::: Extrait cité

Je ne voudrais pas trop dévoiler. « Le fait est qu’il y a un art d’entendre tout ce
qui se glisse derrière les mots et il y a un plaisir discret à capter, au passage, les délicates surprises du langage. » Si Jacqueline de Romilly nous fait rire ou sourire tout du long, c’est aussi et surtout par sa façon de raconter ces moments plaisants,
non pas à la manière d’un sottisier, mais par petites touches, pleine de délicatesse envers autrui et d’ironie à l’égard d’elle-même. Sa nuit en train dans un compartiment de quatre personnes, où elle se retrouve avec un inconnu, elle en haut à gauche, lui en haut à droite, en est un parfait exemple.

::::::

Questions sur l'extrait:
(a) Répondez aux questions suivantes d'après l'extrait sur Jacqueline de Romilly :
(i) Selon la citation, de quoi y a-t-il un art ?
(ii) À la manière de quoi Jacqueline de Romilly ne raconte-t-elle pas ces moments plaisants ?
(iii) Combien de personnes le compartiment de train peut-il accueillir ?
(b) Indiquez si chacun des énoncés suivants concorde avec l'extrait sur Jacqueline de Romilly, en citant les mots qui le montrent :
(i) Jacqueline de Romilly raconte ces moments plaisants à la manière d'un sottisier.
(ii) Dans le compartiment, l'inconnu se trouve en haut à droite.
(iii) Jacqueline de Romilly fait preuve d'ironie envers autrui.
(c) Poursuivez l'extrait sur Jacqueline de Romilly après sa dernière phrase.
Les données n'ont aucun lien avec l'extrait.

::: Données

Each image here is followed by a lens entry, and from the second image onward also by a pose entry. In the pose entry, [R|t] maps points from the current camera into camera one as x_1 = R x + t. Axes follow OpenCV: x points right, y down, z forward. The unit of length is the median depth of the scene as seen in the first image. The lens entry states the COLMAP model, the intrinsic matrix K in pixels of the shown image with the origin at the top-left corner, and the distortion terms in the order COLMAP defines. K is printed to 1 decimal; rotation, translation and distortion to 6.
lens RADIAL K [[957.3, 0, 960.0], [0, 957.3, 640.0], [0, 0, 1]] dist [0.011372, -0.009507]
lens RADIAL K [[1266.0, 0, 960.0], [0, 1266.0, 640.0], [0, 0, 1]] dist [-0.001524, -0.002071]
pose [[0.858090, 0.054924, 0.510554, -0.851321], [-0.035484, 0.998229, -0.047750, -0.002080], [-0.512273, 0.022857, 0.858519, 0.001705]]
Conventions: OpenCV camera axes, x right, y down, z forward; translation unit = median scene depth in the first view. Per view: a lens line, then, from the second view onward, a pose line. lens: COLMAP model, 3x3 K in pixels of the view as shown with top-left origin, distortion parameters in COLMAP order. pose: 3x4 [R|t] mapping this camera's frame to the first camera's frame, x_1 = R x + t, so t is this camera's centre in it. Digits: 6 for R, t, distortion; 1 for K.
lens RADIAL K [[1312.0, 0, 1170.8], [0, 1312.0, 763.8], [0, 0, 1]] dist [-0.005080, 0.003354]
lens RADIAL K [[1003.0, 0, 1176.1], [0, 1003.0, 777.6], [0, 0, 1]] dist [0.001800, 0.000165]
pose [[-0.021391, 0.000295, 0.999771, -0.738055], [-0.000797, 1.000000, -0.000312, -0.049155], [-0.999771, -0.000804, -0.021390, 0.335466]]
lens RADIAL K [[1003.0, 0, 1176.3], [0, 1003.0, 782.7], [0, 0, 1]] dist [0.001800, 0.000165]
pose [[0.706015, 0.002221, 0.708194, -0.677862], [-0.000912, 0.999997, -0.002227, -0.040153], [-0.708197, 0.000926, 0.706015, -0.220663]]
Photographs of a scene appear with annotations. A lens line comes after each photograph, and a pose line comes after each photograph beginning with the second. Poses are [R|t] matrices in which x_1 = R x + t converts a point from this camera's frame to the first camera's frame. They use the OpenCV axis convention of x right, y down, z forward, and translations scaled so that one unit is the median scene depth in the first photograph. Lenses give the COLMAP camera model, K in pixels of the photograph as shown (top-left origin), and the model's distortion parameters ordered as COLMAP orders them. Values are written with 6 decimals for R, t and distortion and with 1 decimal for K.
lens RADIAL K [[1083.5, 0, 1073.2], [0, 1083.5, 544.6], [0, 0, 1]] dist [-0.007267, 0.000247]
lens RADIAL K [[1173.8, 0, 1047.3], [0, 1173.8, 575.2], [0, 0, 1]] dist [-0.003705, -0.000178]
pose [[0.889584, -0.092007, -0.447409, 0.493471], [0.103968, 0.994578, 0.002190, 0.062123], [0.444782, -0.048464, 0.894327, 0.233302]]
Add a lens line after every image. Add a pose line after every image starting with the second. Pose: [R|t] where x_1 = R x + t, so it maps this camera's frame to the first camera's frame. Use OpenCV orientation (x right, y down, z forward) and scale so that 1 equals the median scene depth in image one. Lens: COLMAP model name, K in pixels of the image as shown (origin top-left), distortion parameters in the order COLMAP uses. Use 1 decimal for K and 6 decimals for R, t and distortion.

::::::

Réponses par tâche:
(a)
(i) D'entendre tout ce qui se glisse derrière les mots.
(ii) D'un sottisier.
(iii) Quatre personnes.

(b)
(i) Non : « non pas à la manière d’un sottisier, mais par petites touches ».
(ii) Oui : « lui en haut à droite ».
(iii) Non : « pleine de délicatesse envers autrui et d’ironie à l’égard d’elle-même ».

(c)
La plupart des anecdotes, comme elle l’écrit, tournent à sa confusion. « On rit de soi au moins autant que des autres : on rit tout simplement de la vie. » Cette faculté de s’amuser tout bas ou avec d’autres des hasards comiques du langage et des comportements humains, l’académicienne la doit sans doute à sa mère, avec qui elle a beaucoup ri. « C’est à elle qu’appartenait ce don de voir toute l’existence sous
un jour éveillé, amusé et joyeux. » – « Elle riait, alors je riais aussi ; et je commençais tout doucement à comprendre que, dans la vie, il faut accepter
avec le sourire bien des choses qui pourraient être plus satisfaisantes, mais dont il vaut mieux rire que de s’agacer. » Même en temps de guerre, ce sens de l’humour ne l’a pas quittée. « D’ailleurs, peut-être le tragique a-t-il besoin de ce complément discret (…) d’autant plus précieux à ceux que l’âge atteint. »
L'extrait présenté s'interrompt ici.